В конце концов я поговорила с ним и объяснила, что завтра будет очень плохо и грустно, но сегодня он хорошо погулял со своей любимой собакой и она это запомнила. Пусть и в его памяти навсегда останутся эти счастливые моменты. В конце концов он согласился пойти к дедушке с бабушкой вместе с братиком.
Дома каждый сантиметр напоминал о Джеське. Свежевыстиранные лежанки в каждой комнате ждали свою хозяйку, на кухне блестели вымытые миски, в углу стоял её корм. Повсюду валялись собачьи игрушки, на стенах - её портреты, когда-то нарисованные мной. Мне постоянно казалось, что я слышу, как Джеська меняет позу сна, как она вздыхает или цокает лапками, но потом я вспоминала, что она очень далеко отсюда. И что, скорее всего, этих звуков я уже больше никогда не услышу.

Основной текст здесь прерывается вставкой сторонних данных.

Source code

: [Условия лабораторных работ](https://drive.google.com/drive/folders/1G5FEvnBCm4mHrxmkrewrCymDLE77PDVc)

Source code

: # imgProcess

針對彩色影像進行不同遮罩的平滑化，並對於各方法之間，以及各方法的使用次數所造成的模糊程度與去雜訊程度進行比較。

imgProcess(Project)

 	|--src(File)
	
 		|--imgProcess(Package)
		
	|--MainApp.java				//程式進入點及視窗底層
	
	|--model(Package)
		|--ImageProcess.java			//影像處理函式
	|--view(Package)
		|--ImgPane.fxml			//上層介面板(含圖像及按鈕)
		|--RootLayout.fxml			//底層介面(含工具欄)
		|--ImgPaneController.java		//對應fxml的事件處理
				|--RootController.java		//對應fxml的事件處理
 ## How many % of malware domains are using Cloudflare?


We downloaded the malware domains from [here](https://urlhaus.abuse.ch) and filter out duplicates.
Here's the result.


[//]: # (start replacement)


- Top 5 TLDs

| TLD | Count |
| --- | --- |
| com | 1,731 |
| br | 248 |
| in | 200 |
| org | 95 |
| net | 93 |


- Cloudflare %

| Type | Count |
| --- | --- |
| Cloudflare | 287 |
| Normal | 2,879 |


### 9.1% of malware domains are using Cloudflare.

Та долгая бессонная ночь, пожалуй, стала для меня самой ужасной в жизни. Я думала о том, что подобные чувства, наверное, испытывают преступники перед казнью. Правда, они знают, что все мучения скоро закончатся, а до утра они точно будут живы. А я даже не знала, жива ли моя девочка сейчас.
"Хоть бы она дожила до операции", - думала. А предательский внутренний голос отвечал: "Ну доживёт она, а дальше-то что?"
После долгих размышлений я была вынуждена признаться самой себе: неизвестно, что лучше. Даже если операция пройдёт успешно, жить нормальной жизнью, как сказал врач, Джесс уже не будет. А нужна ли ей такая жизнь? А вдруг все это нужно только мне?..
Ожидание конца, ожидание разлуки с любимым существом - кошмарное время. Меня сжирало чувство несправедливости, ведь Джеське всего восемь лет! Она могла бы прожить ещё столько же, а то и больше.
Невольно вспоминались последние дни и часы нашей предыдущей собаки. Конечно, это было очень тяжело, но Джульке было пятнадцать, и мне не оставалось ничего другого, кроме как признать законы природы.
Так и должно было быть.
А так, как сейчас, быть не должно.
И это не давало смириться с происходящим.
Постепенно наступило утро и пришла пора ехать на прием к хирургу, чтобы все обсудить.
А потом мы собирались взять Джеську на то время, на которое её отпустят, погулять с ней, пообниматься, много-много раз поцеловать её в любимый чёрный нос...
И попрощаться.
Да, мы ехали с ней прощаться.
Не хочу заканчивать эту статью на грустной ноте. Ещё меньше хочется создавать интригу на эту тему. Так что оставлю здесь небольшой, но очень важный спойлер: на фото ниже Джесс приехала на прием к терапевту спустя девять дней после операции. Цветочки мы привезли для врача в знак благодарности.